Read about Dominique’s passion for bilingual education and her outlook on the new school year, in the Q&A below:
Q: Where did you begin your journey in bilingual education?
A: I began my journey in bilingual education unexpectedly, as a mother, raising bilingual children. I was amazed at the development of their language learning process, which was different for each one of them. I was intrigued and mesmerized as they developed their understanding of the world, using the vocabulary from their two languages with ease, always knowing which one to use, and with whom. At the same time, I socialized with international women new to the US, and together, we reflected and developed a cultural understanding of our bilingual or trilingual children. This is what brought me to bilingual education: a burgeoning vision of a world without cultural prejudice and territorial bigotry. This is why I decided to make bilingual education another option in my community.
Q: Why do you feel bilingual education helps students?
A: Children who grew up bilingual know that there are multiple ways to say the same thing. They understand the cultural subtlety inherent to a language, how different cultures interpret the same concept distinctively. They are more flexible, more adaptable, and therefore more resilient. They have superior communication skills, finding easily a different way to express the same thoughts. Attending an international school, or growing up in an international community exposes children to different people and cultures at an early age, allowing them to feel at ease with, and respect and value other ways of life and other beliefs. For multicultural children being different is an exciting everyday reality. They literally walk the talk with grace and authenticity.
Q: How do you foster a tight-knit school community?
A: I I would like to foster a community where everyone feels welcome, respected, listened to, cared for and, yes, loved. I believe a tight-knit community is where “il fait bon vivre”, where it feels good to live. Schools are places for children and people where feelings and emotions are high. We cannot dismiss the power of love and empathy in such a community. Children want to feel loved, supported, encouraged. Teachers work very hard to create the best possible environment for their students, we witnessed this during the Covid crisis; it hurts them very much when they do not receive the appreciation they deserve. Parents face many challenges and deal with worrisome uncertainties. They have chosen a learning community for their children among many others. They want to feel recognized, included and welcome. At FASP, we aim to create working complicity generating friendship and long-lasting ties.

**Data supplied**:
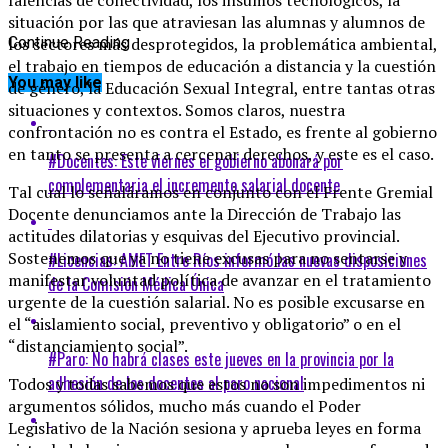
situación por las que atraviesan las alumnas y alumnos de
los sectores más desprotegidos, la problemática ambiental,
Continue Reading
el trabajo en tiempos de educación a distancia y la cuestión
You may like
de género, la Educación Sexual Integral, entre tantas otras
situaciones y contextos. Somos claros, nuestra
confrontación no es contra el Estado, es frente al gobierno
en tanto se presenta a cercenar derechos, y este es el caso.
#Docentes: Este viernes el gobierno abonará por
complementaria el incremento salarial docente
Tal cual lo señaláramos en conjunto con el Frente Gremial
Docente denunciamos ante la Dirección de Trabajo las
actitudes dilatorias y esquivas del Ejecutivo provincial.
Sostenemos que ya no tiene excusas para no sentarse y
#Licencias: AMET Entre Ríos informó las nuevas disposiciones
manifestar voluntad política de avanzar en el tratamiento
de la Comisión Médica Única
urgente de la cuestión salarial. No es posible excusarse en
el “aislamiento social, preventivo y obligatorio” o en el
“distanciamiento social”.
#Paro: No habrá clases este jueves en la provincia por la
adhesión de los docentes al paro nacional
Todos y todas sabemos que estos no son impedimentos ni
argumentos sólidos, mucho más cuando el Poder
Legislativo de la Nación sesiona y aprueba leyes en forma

**Problems and tasks**:
(a) In the Q&A with Dominique, list each way she wants everyone in the school community to feel.
(b) In the Q&A with Dominique, how did she begin her journey in bilingual education?
(c) Pick up the Q&A with Dominique about bilingual education from where it stops.

**Set of answers**:
(a) welcome, respected, listened to, cared for, loved

(b) She began it unexpectedly, as a mother raising bilingual children.

(c)
Q: Who inspires you to continue working as a Head of School and what are you looking forward to most during the 2021-22 school year at FASP?
A: I love change, challenges and people, and enjoy feeling that I am of service and can make a difference in the lives of others. There are many such opportunities when you are a HOS. Sometimes people have suggested I do consulting work, but “Head of School” remains on top of the list. I am lucky to have found my path in life, one making me happy to get up and go to work every morning. I started as a teacher in France, then founded and directed a school like FASP in Rhode Island and led other international schools in New York, NY, Berkeley, CA, Bulgaria and Saudi Arabia.
It feels nice to go back to my beginnings with the FASP community. The school is great, well organized, with a strong and well-established vision. The gorgeous campus is a constant source of inspiration, the staff is caring, dedicated and skilled, the board is supportive and welcoming. There are many projects to attend and keep us busy and excited. I can tell I will be happy here and cannot wait to continue meeting the students.
Q: Tell us more about you.
A: I am deep down a quiet, simple, sociable woman who believes in life’s magic and connections. I love working with children and people and have learned that I lead with an artistic perspective, working endlessly at improving and embellishing the surrounding world. I am a family person. The loves of my life are my three international daughters living in three different countries with men of three different nationalities. Two of my daughters are international teachers, one in France, one in Quebec, and the youngest one is a free-lance artist and a pastry cook in Rhode Island. I love water and nature. I enjoy kayaking and hiking, reading, watching movies, drawing, and spending convivial time with good friends.